#### [Exercise aim]
The entries are to be written out again with no differences.

#### [Information supplied]
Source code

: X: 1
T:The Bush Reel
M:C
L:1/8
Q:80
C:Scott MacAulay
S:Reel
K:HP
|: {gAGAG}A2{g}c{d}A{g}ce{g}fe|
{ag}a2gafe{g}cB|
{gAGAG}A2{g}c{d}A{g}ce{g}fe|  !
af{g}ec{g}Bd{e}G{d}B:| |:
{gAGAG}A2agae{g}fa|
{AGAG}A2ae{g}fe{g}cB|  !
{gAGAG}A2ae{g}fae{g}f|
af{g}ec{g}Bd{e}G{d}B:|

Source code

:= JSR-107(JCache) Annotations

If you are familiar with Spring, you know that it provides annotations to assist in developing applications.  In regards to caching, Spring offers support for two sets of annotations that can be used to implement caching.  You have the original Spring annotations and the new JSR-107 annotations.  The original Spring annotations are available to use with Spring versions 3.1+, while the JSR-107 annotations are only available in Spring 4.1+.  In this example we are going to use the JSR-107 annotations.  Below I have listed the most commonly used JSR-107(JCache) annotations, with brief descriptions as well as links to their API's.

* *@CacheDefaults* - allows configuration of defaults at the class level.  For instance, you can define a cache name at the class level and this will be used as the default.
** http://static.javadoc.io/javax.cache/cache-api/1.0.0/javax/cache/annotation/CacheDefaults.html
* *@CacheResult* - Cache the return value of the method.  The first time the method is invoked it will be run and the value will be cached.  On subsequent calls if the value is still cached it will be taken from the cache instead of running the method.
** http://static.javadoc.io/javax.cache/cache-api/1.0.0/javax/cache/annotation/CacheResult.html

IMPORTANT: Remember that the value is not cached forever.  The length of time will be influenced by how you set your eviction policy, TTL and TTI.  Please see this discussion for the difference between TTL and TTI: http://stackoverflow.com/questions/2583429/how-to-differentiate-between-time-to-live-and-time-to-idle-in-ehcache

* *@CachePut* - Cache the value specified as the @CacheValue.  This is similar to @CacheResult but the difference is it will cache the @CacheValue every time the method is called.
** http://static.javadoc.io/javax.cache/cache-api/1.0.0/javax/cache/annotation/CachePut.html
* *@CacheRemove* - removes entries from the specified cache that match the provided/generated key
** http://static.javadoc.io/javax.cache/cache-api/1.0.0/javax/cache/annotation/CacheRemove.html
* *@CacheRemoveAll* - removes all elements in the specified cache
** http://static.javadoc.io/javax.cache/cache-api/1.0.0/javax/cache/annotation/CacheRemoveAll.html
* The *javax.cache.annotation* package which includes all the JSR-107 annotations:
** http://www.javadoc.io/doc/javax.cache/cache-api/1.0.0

#### [Solution to this exercise]
Source code

: X: 1
T:The Bush Reel
M:C
L:1/8
Q:80
C:Scott MacAulay
S:Reel
K:HP
|: {gAGAG}A2{g}c{d}A{g}ce{g}fe|
{ag}a2gafe{g}cB|
{gAGAG}A2{g}c{d}A{g}ce{g}fe|  !
af{g}ec{g}Bd{e}G{d}B:| |:
{gAGAG}A2agae{g}fa|
{AGAG}A2ae{g}fe{g}cB|  !
{gAGAG}A2ae{g}fae{g}f|
af{g}ec{g}Bd{e}G{d}B:|

Source code

:= JSR-107(JCache) Annotations

If you are familiar with Spring, you know that it provides annotations to assist in developing applications.  In regards to caching, Spring offers support for two sets of annotations that can be used to implement caching.  You have the original Spring annotations and the new JSR-107 annotations.  The original Spring annotations are available to use with Spring versions 3.1+, while the JSR-107 annotations are only available in Spring 4.1+.  In this example we are going to use the JSR-107 annotations.  Below I have listed the most commonly used JSR-107(JCache) annotations, with brief descriptions as well as links to their API's.

* *@CacheDefaults* - allows configuration of defaults at the class level.  For instance, you can define a cache name at the class level and this will be used as the default.
** http://static.javadoc.io/javax.cache/cache-api/1.0.0/javax/cache/annotation/CacheDefaults.html
* *@CacheResult* - Cache the return value of the method.  The first time the method is invoked it will be run and the value will be cached.  On subsequent calls if the value is still cached it will be taken from the cache instead of running the method.
** http://static.javadoc.io/javax.cache/cache-api/1.0.0/javax/cache/annotation/CacheResult.html

IMPORTANT: Remember that the value is not cached forever.  The length of time will be influenced by how you set your eviction policy, TTL and TTI.  Please see this discussion for the difference between TTL and TTI: http://stackoverflow.com/questions/2583429/how-to-differentiate-between-time-to-live-and-time-to-idle-in-ehcache

* *@CachePut* - Cache the value specified as the @CacheValue.  This is similar to @CacheResult but the difference is it will cache the @CacheValue every time the method is called.
** http://static.javadoc.io/javax.cache/cache-api/1.0.0/javax/cache/annotation/CachePut.html
* *@CacheRemove* - removes entries from the specified cache that match the provided/generated key
** http://static.javadoc.io/javax.cache/cache-api/1.0.0/javax/cache/annotation/CacheRemove.html
* *@CacheRemoveAll* - removes all elements in the specified cache
** http://static.javadoc.io/javax.cache/cache-api/1.0.0/javax/cache/annotation/CacheRemoveAll.html
* The *javax.cache.annotation* package which includes all the JSR-107 annotations:
** http://www.javadoc.io/doc/javax.cache/cache-api/1.0.0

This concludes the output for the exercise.